In re the Probate of the Will of Field

194 Misc. 47 | N.Y. Sur. Ct. | 1948

Collins, S.

The petitioner herein has offered for probate two wills, one dated March 21, 1946, and the other dated July —, 1946. It is undisputed that the latter will was not executed in accordance with our statutes and on the basis of the testimony must be denied probate.

The proponent urges the application to the situation here of the so-called doctrine of dependent relative revocation. He argues that if deceased revoked her March will by destroying it, it was done so under the mistaken belief' that the July will was valid; that had she known that the July will could not be probated she would not have destroyed the March will; that her intent to revoke it was only conditional and based upon a mistake and that therefore it was not legally revoked. There is no testimony as to whether deceased destroyed the March will before or after the making of the July will. In any event the doctrine of dependent relative revocation has never been recognized here (Matter of McCaffrey, 174 Misc. 162, and cases cited therein). As stated by the late Surrogate Foley in that case (p. 173): The history of our statutes, the decisions and our public policy exclude the existence of the doctrine of dependent relative revocation as a rule of law in this state.” The unexecuted carbon copy of the March will is, therefore, also denied probate.

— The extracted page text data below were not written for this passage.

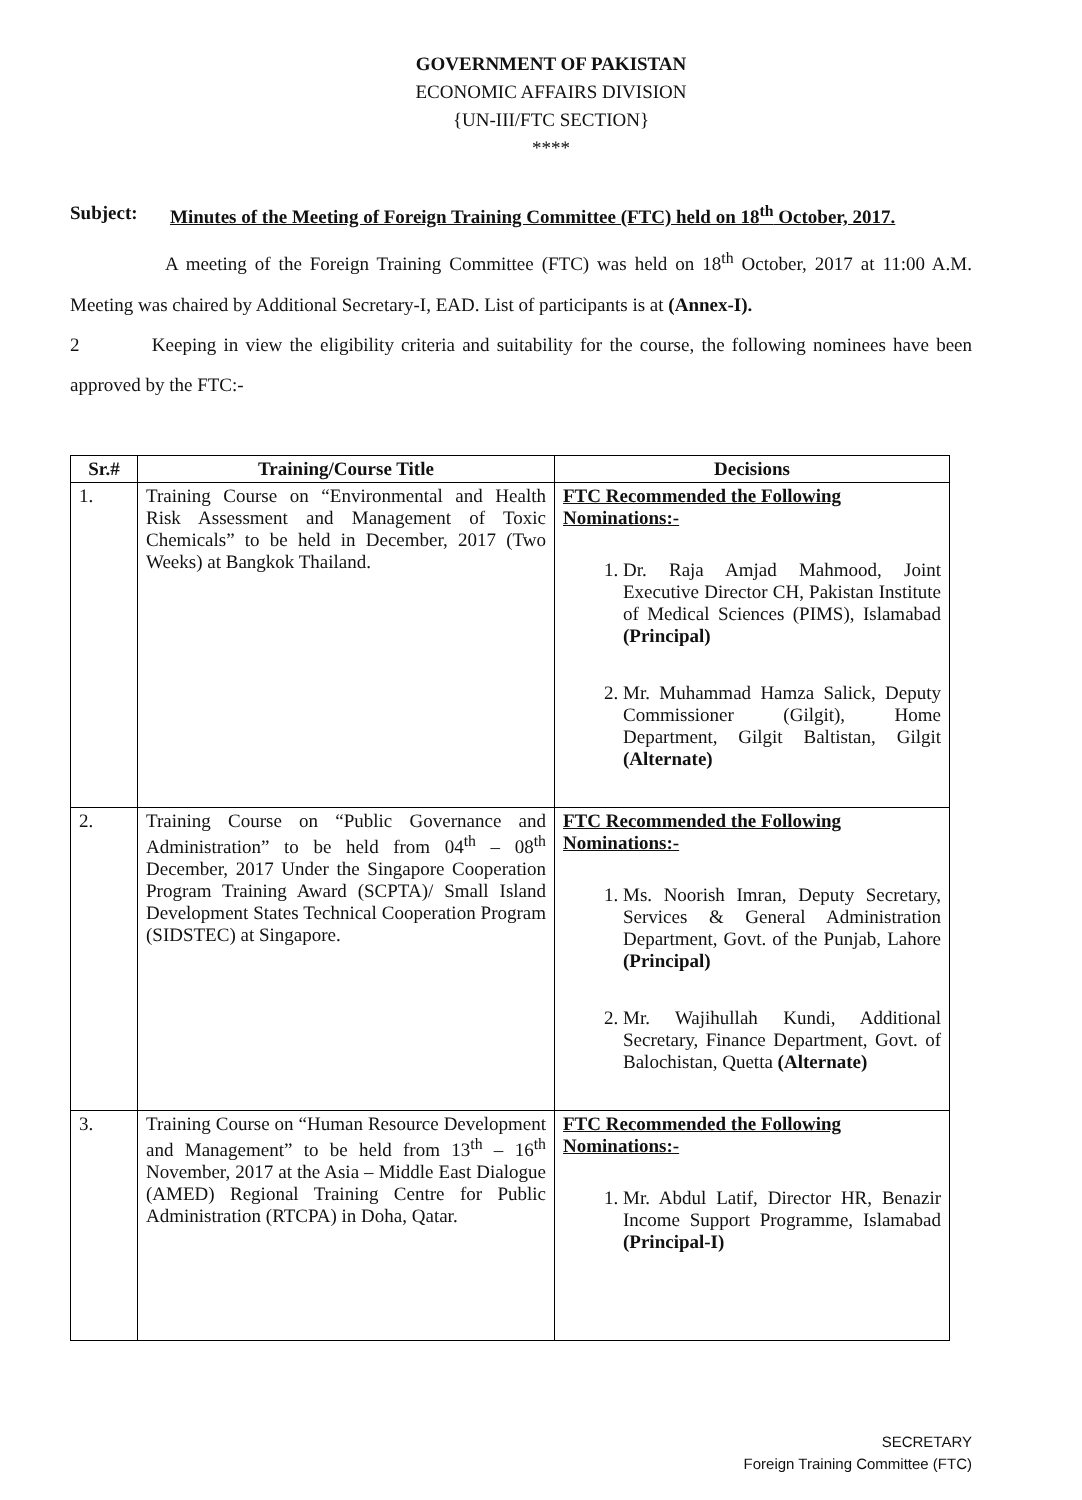GOVERNMENT OF PAKISTAN
ECONOMIC AFFAIRS DIVISION
{UN-III/FTC SECTION}
****
Subject: Minutes of the Meeting of Foreign Training Committee (FTC) held on 18<sup>th</sup> October, 2017.
A meeting of the Foreign Training Committee (FTC) was held on 18<sup>th</sup> October, 2017 at 11:00 A.M. Meeting was chaired by Additional Secretary-I, EAD. List of participants is at (Annex-I).
2 Keeping in view the eligibility criteria and suitability for the course, the following nominees have been approved by the FTC:-
| Sr.# | Training/Course Title | Decisions |
| --- | --- | --- |
| 1. | Training Course on “Environmental and Health Risk Assessment and Management of Toxic Chemicals” to be held in December, 2017 (Two Weeks) at Bangkok Thailand. | FTC Recommended the Following Nominations:- 1. Dr. Raja Amjad Mahmood, Joint Executive Director CH, Pakistan Institute of Medical Sciences (PIMS), Islamabad (Principal) 2. Mr. Muhammad Hamza Salick, Deputy Commissioner (Gilgit), Home Department, Gilgit Baltistan, Gilgit (Alternate) |
| 2. | Training Course on “Public Governance and Administration” to be held from 04<sup>th</sup> – 08<sup>th</sup> December, 2017 Under the Singapore Cooperation Program Training Award (SCPTA)/ Small Island Development States Technical Cooperation Program (SIDSTEC) at Singapore. | FTC Recommended the Following Nominations:- 1. Ms. Noorish Imran, Deputy Secretary, Services & General Administration Department, Govt. of the Punjab, Lahore (Principal) 2. Mr. Wajihullah Kundi, Additional Secretary, Finance Department, Govt. of Balochistan, Quetta (Alternate) |
| 3. | Training Course on “Human Resource Development and Management” to be held from 13<sup>th</sup> – 16<sup>th</sup> November, 2017 at the Asia – Middle East Dialogue (AMED) Regional Training Centre for Public Administration (RTCPA) in Doha, Qatar. | FTC Recommended the Following Nominations:- 1. Mr. Abdul Latif, Director HR, Benazir Income Support Programme, Islamabad (Principal-I) |
SECRETARY
Foreign Training Committee (FTC)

In the alternative, proponent seeks probate of the March, 1946, will, offering an unexecuted carbon copy which remained in the possession of the attorney for the deceased. The original will was delivered to the deceased by her attorney and was not found after her death. The presumption, therefore, follows that it was destroyed by her in her lifetime with the intention of revoking it.

Submit decree on notice denying probate to both propounded instruments accordingly.